[MATERIAL TO PROCESS]

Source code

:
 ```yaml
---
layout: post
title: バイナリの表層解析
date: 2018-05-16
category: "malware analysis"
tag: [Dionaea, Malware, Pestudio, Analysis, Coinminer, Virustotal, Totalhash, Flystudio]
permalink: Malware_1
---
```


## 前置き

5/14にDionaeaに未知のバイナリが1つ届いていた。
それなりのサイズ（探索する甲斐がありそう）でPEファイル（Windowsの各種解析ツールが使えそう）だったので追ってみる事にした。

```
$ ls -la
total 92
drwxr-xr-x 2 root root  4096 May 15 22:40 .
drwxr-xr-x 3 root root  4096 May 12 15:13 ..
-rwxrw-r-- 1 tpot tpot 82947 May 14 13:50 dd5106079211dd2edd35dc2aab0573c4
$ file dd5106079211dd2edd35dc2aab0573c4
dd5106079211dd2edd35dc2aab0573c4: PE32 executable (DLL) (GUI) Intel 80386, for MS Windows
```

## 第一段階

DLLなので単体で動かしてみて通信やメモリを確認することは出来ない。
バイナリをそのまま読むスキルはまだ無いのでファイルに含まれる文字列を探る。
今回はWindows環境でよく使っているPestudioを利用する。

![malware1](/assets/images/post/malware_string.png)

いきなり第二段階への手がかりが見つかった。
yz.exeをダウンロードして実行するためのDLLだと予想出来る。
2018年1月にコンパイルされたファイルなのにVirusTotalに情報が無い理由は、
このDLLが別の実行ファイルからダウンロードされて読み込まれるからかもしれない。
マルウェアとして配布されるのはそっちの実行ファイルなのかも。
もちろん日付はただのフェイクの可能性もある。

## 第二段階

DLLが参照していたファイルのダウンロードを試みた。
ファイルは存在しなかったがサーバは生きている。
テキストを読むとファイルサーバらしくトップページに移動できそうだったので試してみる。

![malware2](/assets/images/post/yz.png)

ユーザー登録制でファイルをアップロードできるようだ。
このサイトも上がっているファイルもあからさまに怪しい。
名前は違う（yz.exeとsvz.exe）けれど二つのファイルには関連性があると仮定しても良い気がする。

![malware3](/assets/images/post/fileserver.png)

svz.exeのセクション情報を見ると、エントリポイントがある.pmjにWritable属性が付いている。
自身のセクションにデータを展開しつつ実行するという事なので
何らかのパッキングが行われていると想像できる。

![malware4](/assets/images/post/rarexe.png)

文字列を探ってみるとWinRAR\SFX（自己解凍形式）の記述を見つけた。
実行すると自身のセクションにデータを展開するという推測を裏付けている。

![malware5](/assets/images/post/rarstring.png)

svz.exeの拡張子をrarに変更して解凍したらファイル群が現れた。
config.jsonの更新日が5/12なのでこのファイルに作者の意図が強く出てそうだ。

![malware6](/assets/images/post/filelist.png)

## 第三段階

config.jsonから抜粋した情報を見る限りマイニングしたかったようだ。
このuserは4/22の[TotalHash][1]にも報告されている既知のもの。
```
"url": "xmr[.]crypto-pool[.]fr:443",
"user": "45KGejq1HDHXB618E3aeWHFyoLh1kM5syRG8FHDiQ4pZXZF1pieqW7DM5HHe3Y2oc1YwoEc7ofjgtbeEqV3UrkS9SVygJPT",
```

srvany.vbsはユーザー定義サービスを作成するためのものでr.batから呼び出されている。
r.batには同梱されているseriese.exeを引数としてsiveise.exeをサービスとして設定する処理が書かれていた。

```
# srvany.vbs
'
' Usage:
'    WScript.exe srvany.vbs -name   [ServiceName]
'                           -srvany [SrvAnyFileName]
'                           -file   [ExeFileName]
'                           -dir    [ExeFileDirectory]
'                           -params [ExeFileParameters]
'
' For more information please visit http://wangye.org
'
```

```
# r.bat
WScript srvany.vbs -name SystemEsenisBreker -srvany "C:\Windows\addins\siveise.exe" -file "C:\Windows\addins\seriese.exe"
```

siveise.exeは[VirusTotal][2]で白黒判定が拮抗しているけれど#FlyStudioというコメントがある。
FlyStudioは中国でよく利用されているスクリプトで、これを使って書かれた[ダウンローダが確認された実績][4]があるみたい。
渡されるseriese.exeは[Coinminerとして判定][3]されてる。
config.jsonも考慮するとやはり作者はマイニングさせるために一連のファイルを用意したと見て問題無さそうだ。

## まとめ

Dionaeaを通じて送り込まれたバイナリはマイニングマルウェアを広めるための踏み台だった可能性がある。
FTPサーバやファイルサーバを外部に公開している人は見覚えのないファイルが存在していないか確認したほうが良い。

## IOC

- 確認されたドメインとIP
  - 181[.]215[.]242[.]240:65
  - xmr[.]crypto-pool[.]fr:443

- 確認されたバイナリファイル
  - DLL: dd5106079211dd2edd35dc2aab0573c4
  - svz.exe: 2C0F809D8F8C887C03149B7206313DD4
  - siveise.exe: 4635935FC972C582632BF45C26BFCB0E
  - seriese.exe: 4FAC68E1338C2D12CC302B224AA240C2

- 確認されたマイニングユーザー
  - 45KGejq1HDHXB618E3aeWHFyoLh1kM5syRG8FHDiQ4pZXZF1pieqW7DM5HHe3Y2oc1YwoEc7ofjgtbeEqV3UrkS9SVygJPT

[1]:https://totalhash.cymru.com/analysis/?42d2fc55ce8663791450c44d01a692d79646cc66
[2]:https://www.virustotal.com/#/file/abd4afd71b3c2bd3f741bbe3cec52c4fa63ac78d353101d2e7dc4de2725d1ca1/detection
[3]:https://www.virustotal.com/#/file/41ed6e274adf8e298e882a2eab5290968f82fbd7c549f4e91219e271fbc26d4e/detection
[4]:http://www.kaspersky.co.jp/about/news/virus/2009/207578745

[/MATERIAL TO PROCESS]
[MATERIAL TO PROCESS]

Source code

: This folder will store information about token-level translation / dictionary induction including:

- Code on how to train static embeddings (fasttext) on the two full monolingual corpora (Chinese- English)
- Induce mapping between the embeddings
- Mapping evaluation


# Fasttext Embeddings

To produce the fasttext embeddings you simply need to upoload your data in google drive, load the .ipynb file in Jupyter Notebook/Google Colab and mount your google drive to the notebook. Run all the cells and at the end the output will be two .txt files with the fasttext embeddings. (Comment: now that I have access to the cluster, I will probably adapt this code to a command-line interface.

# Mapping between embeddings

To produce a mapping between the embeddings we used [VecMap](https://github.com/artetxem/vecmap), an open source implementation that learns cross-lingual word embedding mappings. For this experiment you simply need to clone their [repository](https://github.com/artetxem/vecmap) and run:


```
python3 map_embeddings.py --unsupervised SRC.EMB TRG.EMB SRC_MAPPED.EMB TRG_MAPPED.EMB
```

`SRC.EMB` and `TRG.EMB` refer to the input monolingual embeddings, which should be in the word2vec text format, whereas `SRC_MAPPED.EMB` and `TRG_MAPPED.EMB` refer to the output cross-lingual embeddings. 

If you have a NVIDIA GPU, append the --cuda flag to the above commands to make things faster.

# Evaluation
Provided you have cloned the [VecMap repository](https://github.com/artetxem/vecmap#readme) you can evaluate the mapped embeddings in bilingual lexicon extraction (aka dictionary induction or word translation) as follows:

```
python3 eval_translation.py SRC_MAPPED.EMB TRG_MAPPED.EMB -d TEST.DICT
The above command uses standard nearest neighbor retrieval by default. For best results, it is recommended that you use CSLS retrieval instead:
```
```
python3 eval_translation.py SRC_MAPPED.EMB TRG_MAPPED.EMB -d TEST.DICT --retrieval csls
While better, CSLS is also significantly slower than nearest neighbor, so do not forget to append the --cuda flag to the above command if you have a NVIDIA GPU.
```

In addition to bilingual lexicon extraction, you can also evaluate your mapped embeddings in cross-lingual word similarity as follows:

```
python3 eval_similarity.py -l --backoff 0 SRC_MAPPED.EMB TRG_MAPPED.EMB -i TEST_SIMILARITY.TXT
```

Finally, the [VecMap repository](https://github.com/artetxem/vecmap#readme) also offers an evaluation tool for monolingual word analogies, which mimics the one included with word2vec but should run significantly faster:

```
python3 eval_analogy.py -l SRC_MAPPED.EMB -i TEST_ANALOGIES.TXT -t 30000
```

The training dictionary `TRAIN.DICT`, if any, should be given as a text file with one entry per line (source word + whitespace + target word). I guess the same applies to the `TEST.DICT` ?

[/MATERIAL TO PROCESS]

A single figure is required: the number of lines in the entries that hold the string "also".

3